Say how many lines in the following data hold the word "their". Write nothing but that number.

*** Opening of Given data ***

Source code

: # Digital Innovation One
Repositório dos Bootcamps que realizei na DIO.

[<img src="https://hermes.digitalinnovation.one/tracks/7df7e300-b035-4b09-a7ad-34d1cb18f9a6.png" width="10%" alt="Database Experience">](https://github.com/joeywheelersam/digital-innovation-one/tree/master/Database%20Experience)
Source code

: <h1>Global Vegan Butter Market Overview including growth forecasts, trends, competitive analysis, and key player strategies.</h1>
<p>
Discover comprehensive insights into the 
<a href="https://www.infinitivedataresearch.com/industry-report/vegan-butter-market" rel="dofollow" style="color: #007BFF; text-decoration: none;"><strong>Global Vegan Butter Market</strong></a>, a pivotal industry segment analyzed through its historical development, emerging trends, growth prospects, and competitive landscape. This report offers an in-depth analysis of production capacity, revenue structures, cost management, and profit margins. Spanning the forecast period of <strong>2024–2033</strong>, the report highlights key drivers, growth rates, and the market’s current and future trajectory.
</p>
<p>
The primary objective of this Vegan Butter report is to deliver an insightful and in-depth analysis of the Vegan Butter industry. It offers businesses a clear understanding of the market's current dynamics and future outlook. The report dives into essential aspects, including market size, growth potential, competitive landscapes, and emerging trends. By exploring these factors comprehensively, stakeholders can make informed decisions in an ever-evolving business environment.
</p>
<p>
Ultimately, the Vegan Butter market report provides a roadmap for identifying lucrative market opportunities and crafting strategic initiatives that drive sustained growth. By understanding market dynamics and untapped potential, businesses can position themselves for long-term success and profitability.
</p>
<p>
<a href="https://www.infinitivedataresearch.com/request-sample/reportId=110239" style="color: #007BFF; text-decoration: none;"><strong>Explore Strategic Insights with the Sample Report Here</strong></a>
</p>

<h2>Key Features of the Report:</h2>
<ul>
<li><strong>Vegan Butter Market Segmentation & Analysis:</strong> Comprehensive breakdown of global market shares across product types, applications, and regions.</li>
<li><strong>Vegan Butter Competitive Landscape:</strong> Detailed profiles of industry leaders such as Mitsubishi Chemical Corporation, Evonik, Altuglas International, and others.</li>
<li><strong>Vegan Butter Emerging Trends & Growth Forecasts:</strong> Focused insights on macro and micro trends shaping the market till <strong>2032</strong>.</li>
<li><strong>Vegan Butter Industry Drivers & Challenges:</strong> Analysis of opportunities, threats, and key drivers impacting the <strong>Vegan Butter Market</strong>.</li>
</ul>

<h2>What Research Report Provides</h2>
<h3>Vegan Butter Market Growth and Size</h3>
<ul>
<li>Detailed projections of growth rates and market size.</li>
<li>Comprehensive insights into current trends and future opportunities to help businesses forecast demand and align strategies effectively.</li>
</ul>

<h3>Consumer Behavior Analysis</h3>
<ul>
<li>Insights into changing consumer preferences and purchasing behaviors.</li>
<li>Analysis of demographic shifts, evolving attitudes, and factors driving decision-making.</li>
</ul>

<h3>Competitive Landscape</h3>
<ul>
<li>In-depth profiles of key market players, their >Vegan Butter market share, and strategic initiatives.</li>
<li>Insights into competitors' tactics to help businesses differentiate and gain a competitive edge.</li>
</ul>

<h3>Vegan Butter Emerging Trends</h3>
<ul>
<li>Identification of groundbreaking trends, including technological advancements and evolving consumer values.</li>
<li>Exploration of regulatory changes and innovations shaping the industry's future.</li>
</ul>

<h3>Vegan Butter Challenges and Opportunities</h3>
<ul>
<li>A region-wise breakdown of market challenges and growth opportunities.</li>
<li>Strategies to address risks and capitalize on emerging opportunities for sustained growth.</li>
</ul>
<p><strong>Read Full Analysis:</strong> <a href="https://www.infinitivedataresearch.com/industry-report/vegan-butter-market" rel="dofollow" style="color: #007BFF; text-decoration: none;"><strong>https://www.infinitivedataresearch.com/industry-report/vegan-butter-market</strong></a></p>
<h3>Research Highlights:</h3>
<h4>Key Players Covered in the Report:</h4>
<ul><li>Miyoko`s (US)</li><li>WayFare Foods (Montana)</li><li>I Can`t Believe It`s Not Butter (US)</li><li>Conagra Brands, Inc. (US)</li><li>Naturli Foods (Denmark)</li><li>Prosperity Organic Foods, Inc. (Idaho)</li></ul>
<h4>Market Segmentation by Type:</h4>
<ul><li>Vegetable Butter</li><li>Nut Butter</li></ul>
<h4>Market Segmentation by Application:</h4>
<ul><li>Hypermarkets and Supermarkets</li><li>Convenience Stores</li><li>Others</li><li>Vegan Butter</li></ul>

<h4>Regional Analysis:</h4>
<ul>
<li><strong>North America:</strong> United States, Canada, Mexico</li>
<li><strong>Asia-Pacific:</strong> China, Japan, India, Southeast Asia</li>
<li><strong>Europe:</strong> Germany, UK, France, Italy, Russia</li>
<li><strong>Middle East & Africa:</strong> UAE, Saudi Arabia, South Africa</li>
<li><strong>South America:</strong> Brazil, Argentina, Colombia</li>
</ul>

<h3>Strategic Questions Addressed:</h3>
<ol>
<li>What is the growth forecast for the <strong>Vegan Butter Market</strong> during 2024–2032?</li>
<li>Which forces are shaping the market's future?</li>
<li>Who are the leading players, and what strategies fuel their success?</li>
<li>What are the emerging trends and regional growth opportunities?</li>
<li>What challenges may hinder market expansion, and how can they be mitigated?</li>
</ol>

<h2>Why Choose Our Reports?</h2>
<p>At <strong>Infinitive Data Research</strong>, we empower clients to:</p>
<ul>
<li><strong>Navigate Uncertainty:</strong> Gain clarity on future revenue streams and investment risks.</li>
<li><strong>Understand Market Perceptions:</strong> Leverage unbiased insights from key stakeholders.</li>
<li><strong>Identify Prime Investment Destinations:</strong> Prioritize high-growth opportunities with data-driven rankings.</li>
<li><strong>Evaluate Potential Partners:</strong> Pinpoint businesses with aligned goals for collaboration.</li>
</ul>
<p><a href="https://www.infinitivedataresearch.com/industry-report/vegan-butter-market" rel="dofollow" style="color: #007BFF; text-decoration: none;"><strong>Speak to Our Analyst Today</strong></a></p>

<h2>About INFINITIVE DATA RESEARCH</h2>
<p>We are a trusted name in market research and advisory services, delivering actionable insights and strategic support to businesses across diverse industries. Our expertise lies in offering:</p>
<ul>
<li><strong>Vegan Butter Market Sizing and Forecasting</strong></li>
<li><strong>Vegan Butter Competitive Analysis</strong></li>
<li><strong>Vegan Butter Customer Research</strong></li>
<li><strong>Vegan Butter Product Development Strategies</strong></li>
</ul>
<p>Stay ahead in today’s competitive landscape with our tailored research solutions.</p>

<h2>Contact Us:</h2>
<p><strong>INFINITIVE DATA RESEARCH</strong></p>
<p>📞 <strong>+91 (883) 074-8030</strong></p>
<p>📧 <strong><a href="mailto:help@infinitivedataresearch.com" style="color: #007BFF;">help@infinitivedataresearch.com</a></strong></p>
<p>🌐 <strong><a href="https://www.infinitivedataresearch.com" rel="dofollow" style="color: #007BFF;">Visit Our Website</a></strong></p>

*** Close of Given data ***
*** Opening of Given data ***

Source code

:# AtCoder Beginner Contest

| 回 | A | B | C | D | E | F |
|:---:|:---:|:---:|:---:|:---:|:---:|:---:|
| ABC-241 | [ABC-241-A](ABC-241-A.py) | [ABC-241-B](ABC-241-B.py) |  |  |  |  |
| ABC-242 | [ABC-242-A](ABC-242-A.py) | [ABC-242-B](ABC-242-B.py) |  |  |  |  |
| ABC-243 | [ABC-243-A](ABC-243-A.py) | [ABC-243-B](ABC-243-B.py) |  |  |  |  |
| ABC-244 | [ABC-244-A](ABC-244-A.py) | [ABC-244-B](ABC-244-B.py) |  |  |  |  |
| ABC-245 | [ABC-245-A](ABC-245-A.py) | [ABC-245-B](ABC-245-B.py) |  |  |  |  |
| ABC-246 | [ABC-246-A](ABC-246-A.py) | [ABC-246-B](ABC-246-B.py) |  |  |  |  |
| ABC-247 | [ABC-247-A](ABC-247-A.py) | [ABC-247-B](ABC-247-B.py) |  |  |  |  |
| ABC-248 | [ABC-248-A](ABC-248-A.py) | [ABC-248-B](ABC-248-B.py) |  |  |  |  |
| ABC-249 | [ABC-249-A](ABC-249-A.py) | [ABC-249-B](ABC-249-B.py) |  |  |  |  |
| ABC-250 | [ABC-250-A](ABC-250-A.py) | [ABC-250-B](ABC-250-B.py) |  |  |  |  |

*** Close of Given data ***

Written reply: 2